**Exercise aim:** Print the data exactly as written, line for line, and leave its pictures behind.

Saved data entries:
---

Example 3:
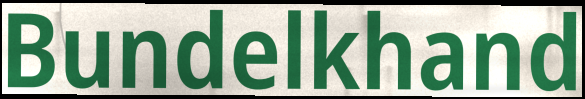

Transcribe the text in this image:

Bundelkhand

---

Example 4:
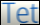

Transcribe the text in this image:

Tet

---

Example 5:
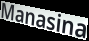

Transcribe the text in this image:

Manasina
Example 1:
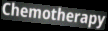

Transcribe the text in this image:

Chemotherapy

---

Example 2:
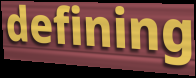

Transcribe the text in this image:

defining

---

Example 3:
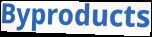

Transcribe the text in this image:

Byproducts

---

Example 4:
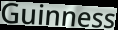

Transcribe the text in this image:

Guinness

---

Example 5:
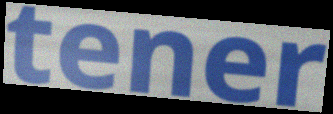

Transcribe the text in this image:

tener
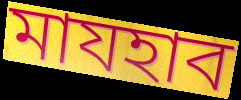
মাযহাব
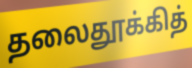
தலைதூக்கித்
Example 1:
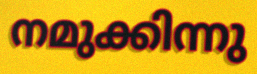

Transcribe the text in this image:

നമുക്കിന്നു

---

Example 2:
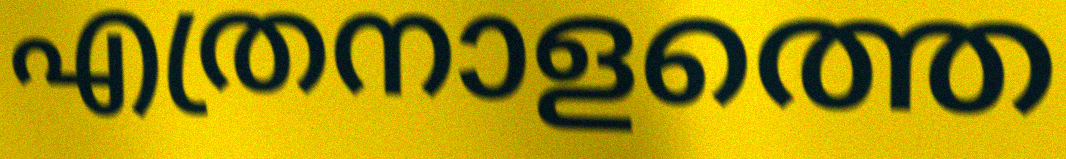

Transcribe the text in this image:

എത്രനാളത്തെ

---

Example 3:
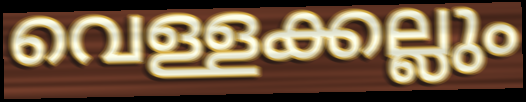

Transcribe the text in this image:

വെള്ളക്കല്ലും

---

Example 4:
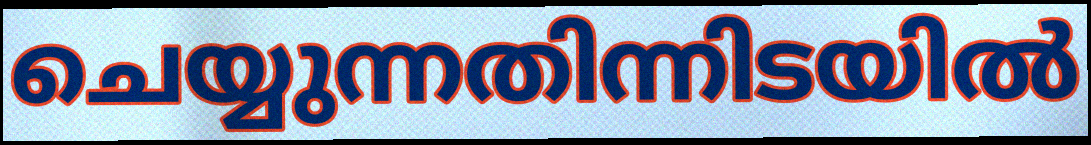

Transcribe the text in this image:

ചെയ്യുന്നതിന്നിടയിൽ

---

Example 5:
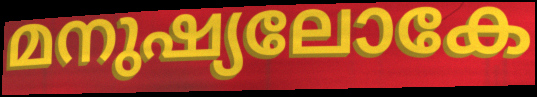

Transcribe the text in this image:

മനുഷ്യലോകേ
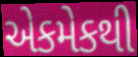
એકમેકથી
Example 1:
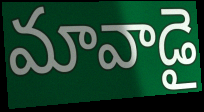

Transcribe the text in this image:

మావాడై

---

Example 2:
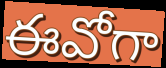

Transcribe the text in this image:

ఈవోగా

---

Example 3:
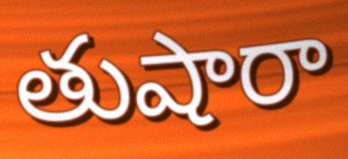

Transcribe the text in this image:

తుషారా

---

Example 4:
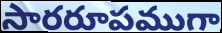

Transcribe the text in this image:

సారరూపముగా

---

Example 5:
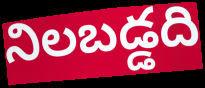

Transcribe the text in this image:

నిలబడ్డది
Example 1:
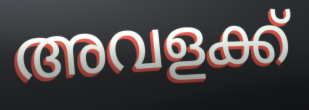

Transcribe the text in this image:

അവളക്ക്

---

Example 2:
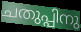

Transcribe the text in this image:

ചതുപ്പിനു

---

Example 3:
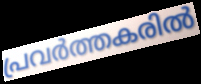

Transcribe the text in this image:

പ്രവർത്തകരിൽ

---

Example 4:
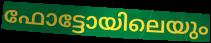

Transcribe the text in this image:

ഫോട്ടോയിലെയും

**Response:**
---

Example 3:

Transcribe the text in this image:

Bundelkhand

---

Example 4:

Transcribe the text in this image:

Tet

---

Example 5:

Transcribe the text in this image:

Manasina
Example 1:

Transcribe the text in this image:

Chemotherapy

---

Example 2:

Transcribe the text in this image:

defining

---

Example 3:

Transcribe the text in this image:

Byproducts

---

Example 4:

Transcribe the text in this image:

Guinness

---

Example 5:

Transcribe the text in this image:

tener
মাযহাব
தலைதூக்கித்
Example 1:

Transcribe the text in this image:

നമുക്കിന്നു

---

Example 2:

Transcribe the text in this image:

എത്രനാളത്തെ

---

Example 3:

Transcribe the text in this image:

വെള്ളക്കല്ലും

---

Example 4:

Transcribe the text in this image:

ചെയ്യുന്നതിന്നിടയിൽ

---

Example 5:

Transcribe the text in this image:

മനുഷ്യലോകേ
એકમેકથી
Example 1:

Transcribe the text in this image:

మావాడై

---

Example 2:

Transcribe the text in this image:

ఈవోగా

---

Example 3:

Transcribe the text in this image:

తుషారా

---

Example 4:

Transcribe the text in this image:

సారరూపముగా

---

Example 5:

Transcribe the text in this image:

నిలబడ్డది
Example 1:

Transcribe the text in this image:

അവളക്ക്

---

Example 2:

Transcribe the text in this image:

ചതുപ്പിനു

---

Example 3:

Transcribe the text in this image:

പ്രവർത്തകരിൽ

---

Example 4:

Transcribe the text in this image:

ഫോട്ടോയിലെയും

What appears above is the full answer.